I’ll make sure even all her prayers are for you
We were supposed to have coffee. What were you doing in the hospital?
But you were there and I found out at 5 in the morning and I almost fell apart.
It took a while before I finally found sleep and when I woke up, I felt normal for a few seconds until the early morning’s news hit me like a fucking truck.
I texted you, you didn’t reply.
Hours later, I texted you again and told you how much I loved you and you texted me and told me you loved me too. I cried when I saw your name on my phone.
The next day, as I got ready to visit you, I kept trying to think of what food I should bring. Not fruits, that’s lame. Not sushi, your doctors will kick my ass. I couldn’t think of anything. And it hit me that while I knew a lot of things about you – from the music you love to some of your heartbreaks – I didn’t know what you liked to eat. Which is strange because we’ve eaten together a lot of times. And I found that very disconcerting.
So I went out and bought you croissants. All kinds of croissants. I don’t know why, we’ve never eaten French anything together except for fries, but I just did.
And then I bought juice. All kinds of juice. When in reality, what I wanted to do was have a beer with you.
I went to the hospital and being alone in those old halls scared me. The elevator that wouldn’t close scared me. The crazy looking girl who tried to help me find the way scared me. The padlocked doors scared me. The thought of accidentally walking into the morgue scared me. The possibility of ghosts scared me. Knowing I might not be able to stop myself from crying when I saw you scared me. But what scared me the most was the thought of losing you.
One of our friends texted me earlier that day, “I can’t imagine the world without him.” Him, meaning you. And yes, I can’t imagine the world without you.
But I didn’t cry. At least not in your hospital room.
741. I knocked on your door and your mom opened the door to greet me. She was almost cheerful, as cheerful as you can be under the circumstances.
I walked in and it was funny that it took you a while to recognize me because a mask was covering my face.
We all had to wear masks, we had to protect you from our germs.
You had other friends visiting and I sat quietly so I can wait for my turn to talk to you but you stretched out your right arm in an attempt to reach out to me. I sprang up from my seat so I can hug you. It felt so good to hug you.
Your friends had a lot of stories to tell and you kept sending me little apologetic signals to show me you were sorry for making me wait. I didn’t mind, not at all, because I had the chance to talk with your mom. I didn’t mind, not at all, because the truth is I would have waited for hours.
When they left, we spent a bit of time talking. About your condition, about TV shows, about how bored you get in the hospital, about our friends, about random things, the kind of things we talk about even when you’re not in a hospital bed.

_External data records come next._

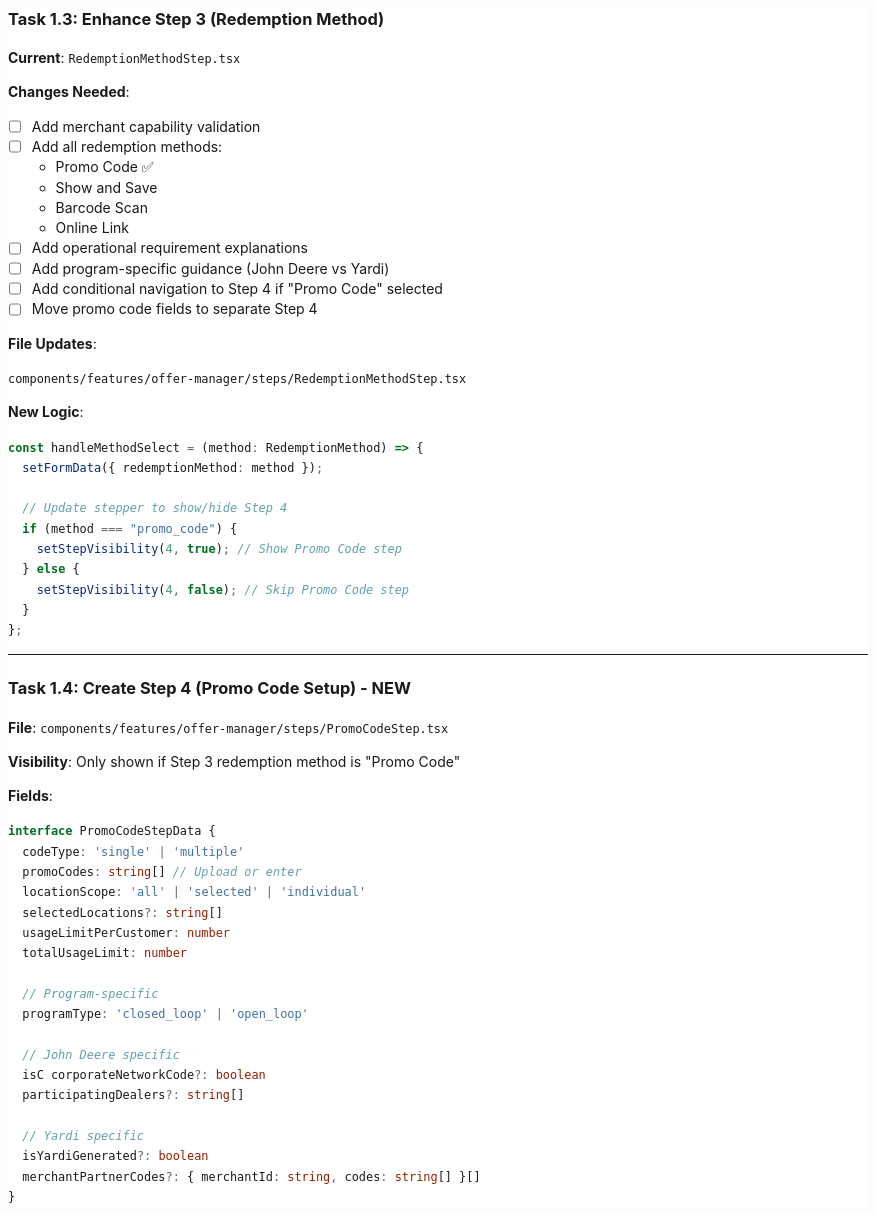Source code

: 
### Task 1.3: Enhance Step 3 (Redemption Method)

**Current**: `RedemptionMethodStep.tsx`

**Changes Needed**:

- [ ] Add merchant capability validation
- [ ] Add all redemption methods:
  - Promo Code ✅
  - Show and Save
  - Barcode Scan
  - Online Link
- [ ] Add operational requirement explanations
- [ ] Add program-specific guidance (John Deere vs Yardi)
- [ ] Add conditional navigation to Step 4 if "Promo Code" selected
- [ ] Move promo code fields to separate Step 4

**File Updates**:

```
components/features/offer-manager/steps/RedemptionMethodStep.tsx
```

**New Logic**:

```typescript
const handleMethodSelect = (method: RedemptionMethod) => {
  setFormData({ redemptionMethod: method });

  // Update stepper to show/hide Step 4
  if (method === "promo_code") {
    setStepVisibility(4, true); // Show Promo Code step
  } else {
    setStepVisibility(4, false); // Skip Promo Code step
  }
};
```

---

### Task 1.4: Create Step 4 (Promo Code Setup) - NEW

**File**: `components/features/offer-manager/steps/PromoCodeStep.tsx`

**Visibility**: Only shown if Step 3 redemption method is "Promo Code"

**Fields**:

```typescript
interface PromoCodeStepData {
  codeType: 'single' | 'multiple'
  promoCodes: string[] // Upload or enter
  locationScope: 'all' | 'selected' | 'individual'
  selectedLocations?: string[]
  usageLimitPerCustomer: number
  totalUsageLimit: number

  // Program-specific
  programType: 'closed_loop' | 'open_loop'

  // John Deere specific
  isC corporateNetworkCode?: boolean
  participatingDealers?: string[]

  // Yardi specific
  isYardiGenerated?: boolean
  merchantPartnerCodes?: { merchantId: string, codes: string[] }[]
}
```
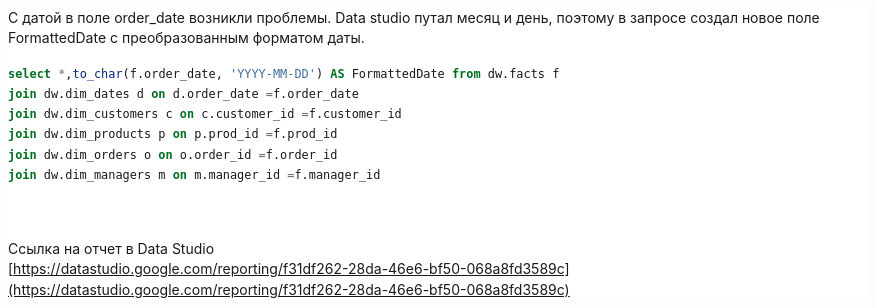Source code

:  С датой в поле order_date возникли проблемы. Data studio путал месяц и день, поэтому в запросе создал новое поле FormattedDate с преобразованным форматом даты.
 
```sql
select *,to_char(f.order_date, 'YYYY-MM-DD') AS FormattedDate from dw.facts f 
join dw.dim_dates d on d.order_date =f.order_date 
join dw.dim_customers c on c.customer_id =f.customer_id 
join dw.dim_products p on p.prod_id =f.prod_id
join dw.dim_orders o on o.order_id =f.order_id 
join dw.dim_managers m on m.manager_id =f.manager_id
```


<br><br>
Ссылка на отчет в Data Studio
<br>
[https://datastudio.google.com/reporting/f31df262-28da-46e6-bf50-068a8fd3589c](https://datastudio.google.com/reporting/f31df262-28da-46e6-bf50-068a8fd3589c)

You’re a little thin but you still look and sound like the person we all love, you had that same crazy grin, brandished the same dry wit.
I told myself my visit wouldn’t be complete if you didn’t tell me the two words I often hear from you – “Leche ka!” I’m proud to say I heard those words – when I told you I actually considered bringing you coloring books to keep you entertained at the hospital.
You were getting a little tired, I noticed, so I said I would leave. The truth is I didn’t want to.
I walked away from the hospital feeling more hopeful than I was walking in. And that’s a very good sign.
You have to get better. You have to get better. You have to get better.
Because I love you, I really do, and I want all the time in the world to be able to show you that.